The holiday season always emphasizes being grateful for our family, friends and all of our blessings. Sure, it’s a nice sentiment, but did you know that cultivating an attitude of gratitude can actually improve your health?
It turns out that many scientific studies have shown that people who practice gratitude in their life can reduce pain, reduce stress, improve sleep and more. Here are just a few ways that practicing gratitude can help:
- Reduces Pain
According to a 2012 study, people who feel more grateful report feeling healthier and experience fewer aches and pains than other people. And a 2003 paper showed that college students who wrote down their gratitudes for 10 weeks reported fewer physical symptoms (headaches, muscle soreness, shortness of breath, etc.) than those who didn’t write down what they were grateful for.
- Improves Heart Health
Another study from the University of California San Diego’s School of Medicine showed that people who were more grateful had better heart health with lower inflammation. In the study, 186 people who had had some previous heart problems were asked to fill out a questionnaire, and those who reported being more grateful also turned out to be healthier. In a follow-up study, 20 patients with heart disease were asked to write down two or things there were grateful for every day for two months, while 20 patients didn’t write anything down. Those who kept the gratitude journals experienced lower levels of inflammation.
- Helps You Sleep
Studies have also shown that being grateful can also improve your sleep. It makes sense; when you’re more grateful, you focus on the good happening in your life instead of worrying about the bad, and that means you’re able to fall asleep more quickly. In a study from the University of Manchester, people who were more grateful were able to fall asleep faster and stay asleep longer than others.
- Reduces Stress
Focusing on gratitude can be a blessing for your mental health as well. Robert Emmons, a professor of psychology at the University of California Davis and a leading expert in the science of gratitude, has outlined many of the mental health benefits of gratitude in his book, “Gratitude Works!” For example, he says that health care practitioners who kept a gratitude diary for two weeks experienced a 28 percent reduction in stress levels and a 16 percent reduction in depression. And he says gratitude can lower the level of your stress hormones by 23 percent.
How to Practice Gratitude
So how can you cultivate an attitude of gratitude? Here are some easy ways to put it into practice.

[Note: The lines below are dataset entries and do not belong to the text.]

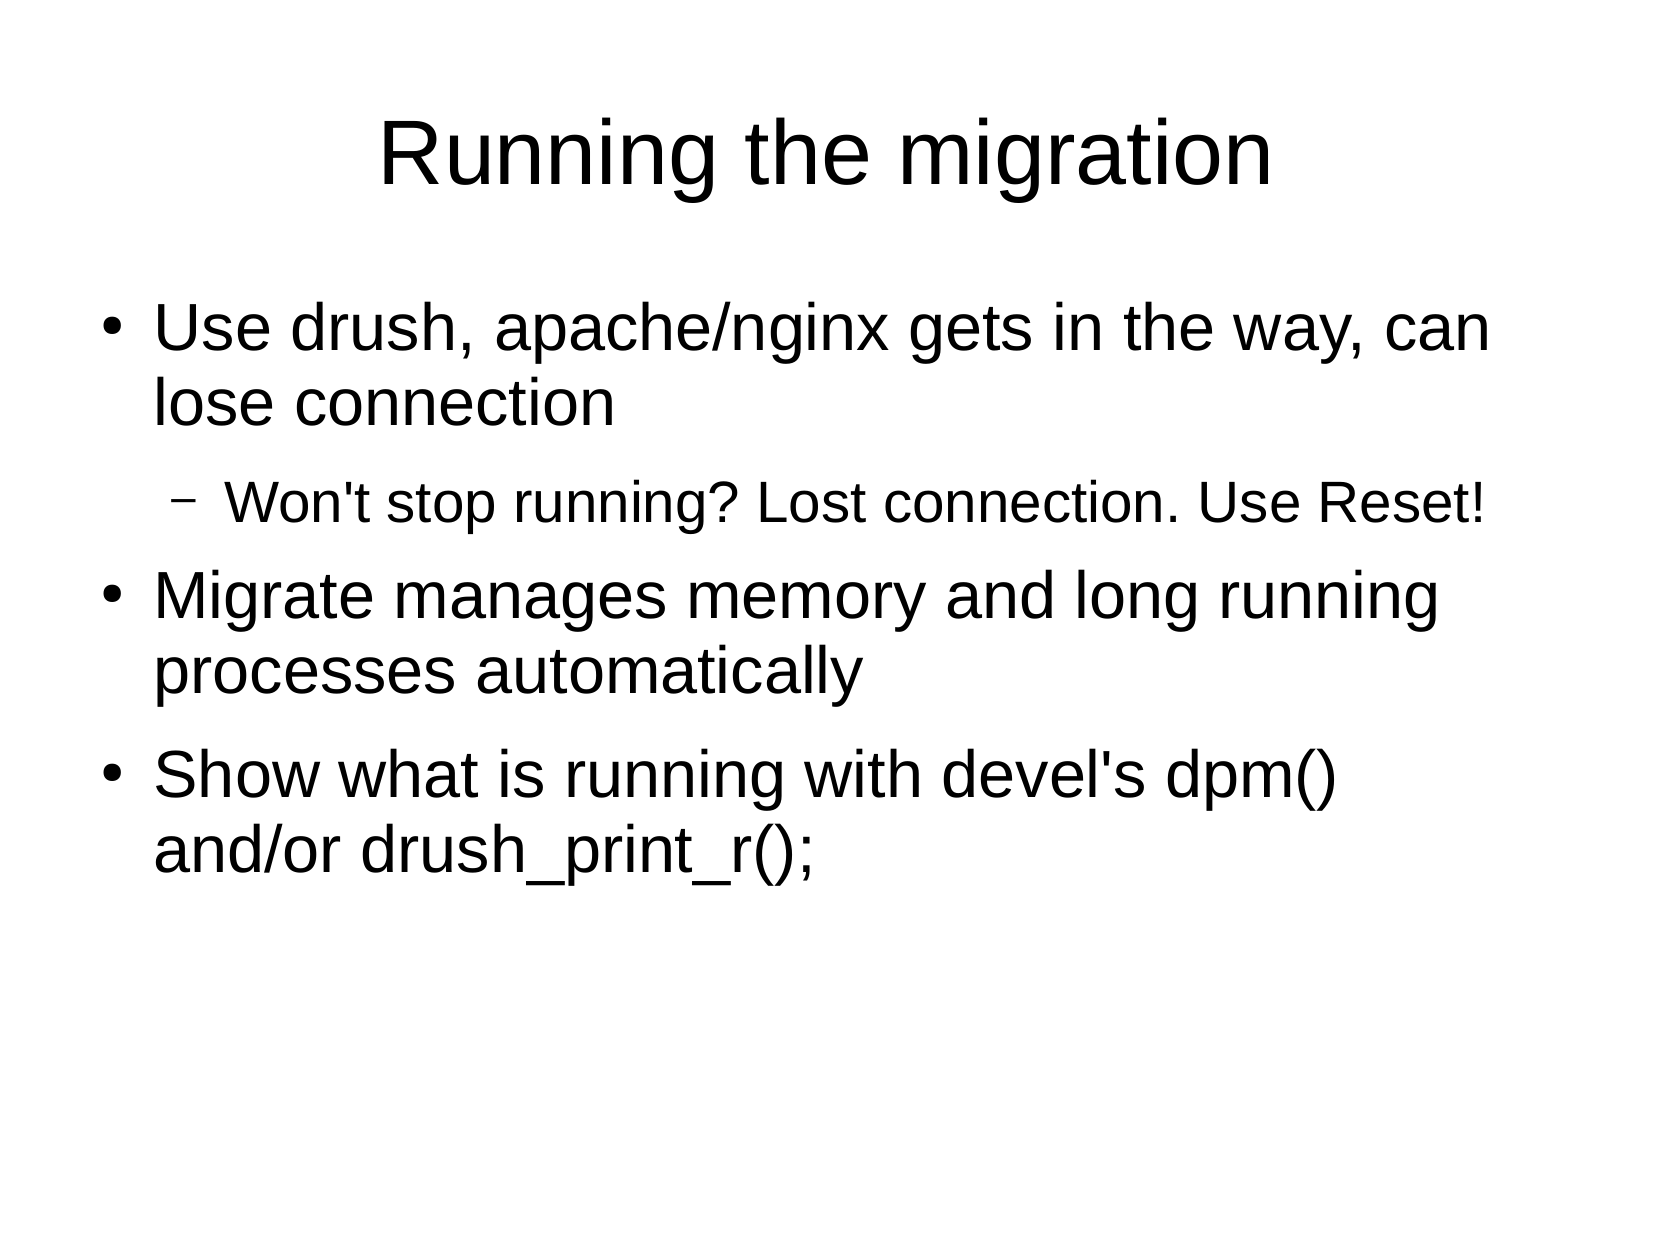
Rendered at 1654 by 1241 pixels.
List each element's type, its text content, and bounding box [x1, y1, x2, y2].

list Use drush, apache/nginx gets in the way, can lose connection Won't stop running? Lost connection. Use Reset! Migrate manages memory and long running processes automatically Show what is running with devel's dpm() and/or drush_print_r(); [82, 290, 1538, 1010]
title Running the migration [82, 49, 1571, 257]
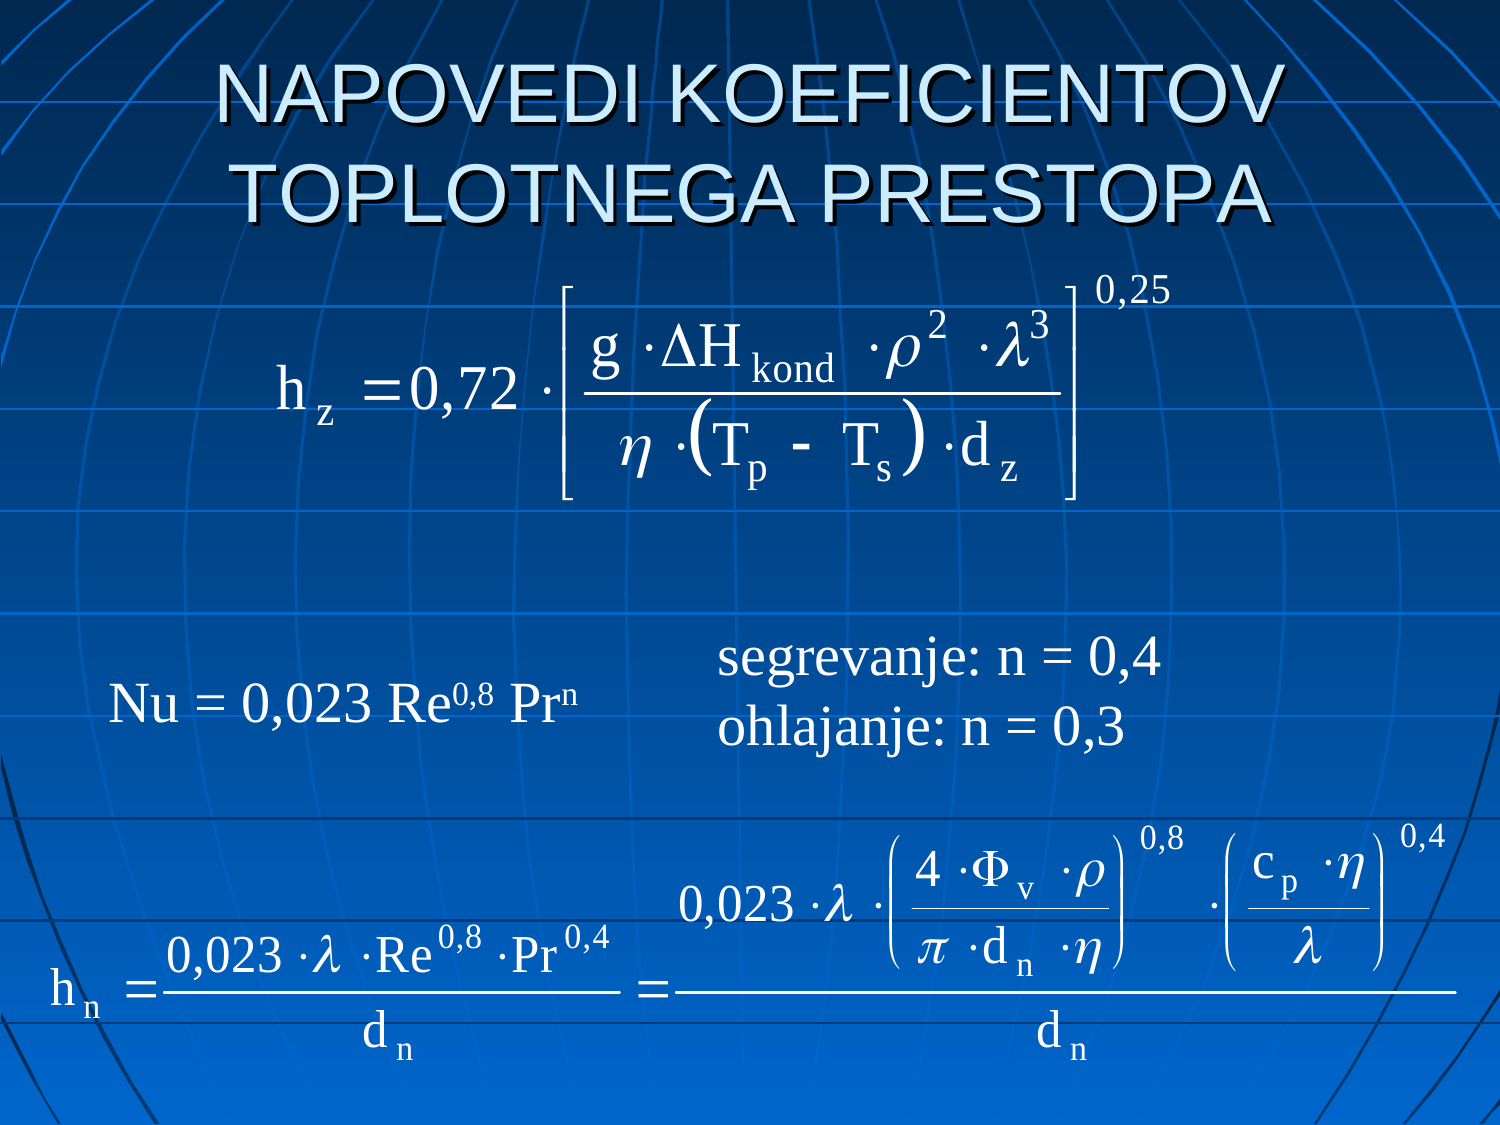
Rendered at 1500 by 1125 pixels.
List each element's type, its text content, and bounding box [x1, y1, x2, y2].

text_box Nu = 0,023 Re0,8 Prn [93, 656, 594, 743]
text_box segrevanje: n = 0,4 ohlajanje: n = 0,3 [702, 609, 1453, 765]
title NAPOVEDI KOEFICIENTOV TOPLOTNEGA PRESTOPA [75, 31, 1426, 247]
chart [265, 255, 1176, 512]
chart [41, 810, 1465, 1070]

- Start a gratitude journal – Write down a few things you are grateful every day.
- Use the alphabet – Before you go to sleep at night, try going through the alphabet in your head and thinking of things that you are grateful for from A to Z.
- Write gratitude letters – Taking the time to thank those in your life is a great way of seeing more of the good in your life. You can either write letters or emails to people who have made a difference to you, or you could visit them in person for an even more meaningful connection.
- Reflect on things that went well – Sometimes it can be easy to think that everything in our lives is going wrong. But if you want to get a bigger perspective, write about a time when a negative event turned out to be a positive in the end.
- Volunteer – Another surefire way to feel more gratitude for your life is to help those less fortune than you. You can volunteer to work at a homeless shelter, visit the elderly in the hospital, organize a toy drive for underprivileged kids, and more. Even listening to a friend in need can get you out of yourself and brighten your day.